» INPUT
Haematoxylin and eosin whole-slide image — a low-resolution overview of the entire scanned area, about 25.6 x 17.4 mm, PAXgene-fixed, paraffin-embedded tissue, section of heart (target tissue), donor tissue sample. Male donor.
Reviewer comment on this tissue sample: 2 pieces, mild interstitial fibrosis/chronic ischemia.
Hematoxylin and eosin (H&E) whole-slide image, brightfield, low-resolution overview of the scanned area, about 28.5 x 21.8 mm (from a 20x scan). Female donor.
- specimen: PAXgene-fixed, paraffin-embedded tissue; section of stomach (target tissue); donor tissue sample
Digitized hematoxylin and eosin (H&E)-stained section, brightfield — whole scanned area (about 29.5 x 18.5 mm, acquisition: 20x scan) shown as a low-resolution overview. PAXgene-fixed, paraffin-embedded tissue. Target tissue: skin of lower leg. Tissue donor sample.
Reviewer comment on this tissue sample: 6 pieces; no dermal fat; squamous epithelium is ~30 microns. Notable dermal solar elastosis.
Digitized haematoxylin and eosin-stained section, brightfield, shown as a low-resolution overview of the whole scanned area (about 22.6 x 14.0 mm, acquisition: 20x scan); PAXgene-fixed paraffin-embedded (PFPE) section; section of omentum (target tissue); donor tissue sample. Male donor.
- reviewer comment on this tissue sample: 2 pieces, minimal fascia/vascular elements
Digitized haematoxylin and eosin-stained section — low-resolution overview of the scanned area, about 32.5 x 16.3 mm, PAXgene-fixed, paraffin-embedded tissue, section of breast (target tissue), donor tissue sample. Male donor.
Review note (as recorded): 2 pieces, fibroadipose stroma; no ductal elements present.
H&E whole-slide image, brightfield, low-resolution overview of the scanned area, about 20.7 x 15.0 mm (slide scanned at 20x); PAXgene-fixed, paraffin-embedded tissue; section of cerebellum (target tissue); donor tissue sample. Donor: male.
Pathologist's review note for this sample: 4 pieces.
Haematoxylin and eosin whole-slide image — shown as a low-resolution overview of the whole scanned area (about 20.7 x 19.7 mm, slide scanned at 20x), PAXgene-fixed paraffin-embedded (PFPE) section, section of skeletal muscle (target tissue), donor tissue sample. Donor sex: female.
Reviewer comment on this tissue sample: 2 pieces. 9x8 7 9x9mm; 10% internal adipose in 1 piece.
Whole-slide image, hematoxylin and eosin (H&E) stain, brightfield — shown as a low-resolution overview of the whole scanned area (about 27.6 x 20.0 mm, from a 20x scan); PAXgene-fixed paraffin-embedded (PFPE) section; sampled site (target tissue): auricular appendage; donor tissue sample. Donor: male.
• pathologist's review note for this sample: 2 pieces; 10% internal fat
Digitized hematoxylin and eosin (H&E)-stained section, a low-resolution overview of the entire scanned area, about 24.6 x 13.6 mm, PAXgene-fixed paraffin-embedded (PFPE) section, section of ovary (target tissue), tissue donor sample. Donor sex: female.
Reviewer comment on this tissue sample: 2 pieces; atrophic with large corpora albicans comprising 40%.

» INSTRUCTIONS FOR THE TASK
From the first line to the last, retype the data exactly.

» FINAL ANSWER
Haematoxylin and eosin whole-slide image — a low-resolution overview of the entire scanned area, about 25.6 x 17.4 mm, PAXgene-fixed, paraffin-embedded tissue, section of heart (target tissue), donor tissue sample. Male donor.
Reviewer comment on this tissue sample: 2 pieces, mild interstitial fibrosis/chronic ischemia.
Hematoxylin and eosin (H&E) whole-slide image, brightfield, low-resolution overview of the scanned area, about 28.5 x 21.8 mm (from a 20x scan). Female donor.
- specimen: PAXgene-fixed, paraffin-embedded tissue; section of stomach (target tissue); donor tissue sample
Digitized hematoxylin and eosin (H&E)-stained section, brightfield — whole scanned area (about 29.5 x 18.5 mm, acquisition: 20x scan) shown as a low-resolution overview. PAXgene-fixed, paraffin-embedded tissue. Target tissue: skin of lower leg. Tissue donor sample.
Reviewer comment on this tissue sample: 6 pieces; no dermal fat; squamous epithelium is ~30 microns. Notable dermal solar elastosis.
Digitized haematoxylin and eosin-stained section, brightfield, shown as a low-resolution overview of the whole scanned area (about 22.6 x 14.0 mm, acquisition: 20x scan); PAXgene-fixed paraffin-embedded (PFPE) section; section of omentum (target tissue); donor tissue sample. Male donor.
- reviewer comment on this tissue sample: 2 pieces, minimal fascia/vascular elements
Digitized haematoxylin and eosin-stained section — low-resolution overview of the scanned area, about 32.5 x 16.3 mm, PAXgene-fixed, paraffin-embedded tissue, section of breast (target tissue), donor tissue sample. Male donor.
Review note (as recorded): 2 pieces, fibroadipose stroma; no ductal elements present.
H&E whole-slide image, brightfield, low-resolution overview of the scanned area, about 20.7 x 15.0 mm (slide scanned at 20x); PAXgene-fixed, paraffin-embedded tissue; section of cerebellum (target tissue); donor tissue sample. Donor: male.
Pathologist's review note for this sample: 4 pieces.
Haematoxylin and eosin whole-slide image — shown as a low-resolution overview of the whole scanned area (about 20.7 x 19.7 mm, slide scanned at 20x), PAXgene-fixed paraffin-embedded (PFPE) section, section of skeletal muscle (target tissue), donor tissue sample. Donor sex: female.
Reviewer comment on this tissue sample: 2 pieces. 9x8 7 9x9mm; 10% internal adipose in 1 piece.
Whole-slide image, hematoxylin and eosin (H&E) stain, brightfield — shown as a low-resolution overview of the whole scanned area (about 27.6 x 20.0 mm, from a 20x scan); PAXgene-fixed paraffin-embedded (PFPE) section; sampled site (target tissue): auricular appendage; donor tissue sample. Donor: male.
• pathologist's review note for this sample: 2 pieces; 10% internal fat
Digitized hematoxylin and eosin (H&E)-stained section, a low-resolution overview of the entire scanned area, about 24.6 x 13.6 mm, PAXgene-fixed paraffin-embedded (PFPE) section, section of ovary (target tissue), tissue donor sample. Donor sex: female.
Reviewer comment on this tissue sample: 2 pieces; atrophic with large corpora albicans comprising 40%.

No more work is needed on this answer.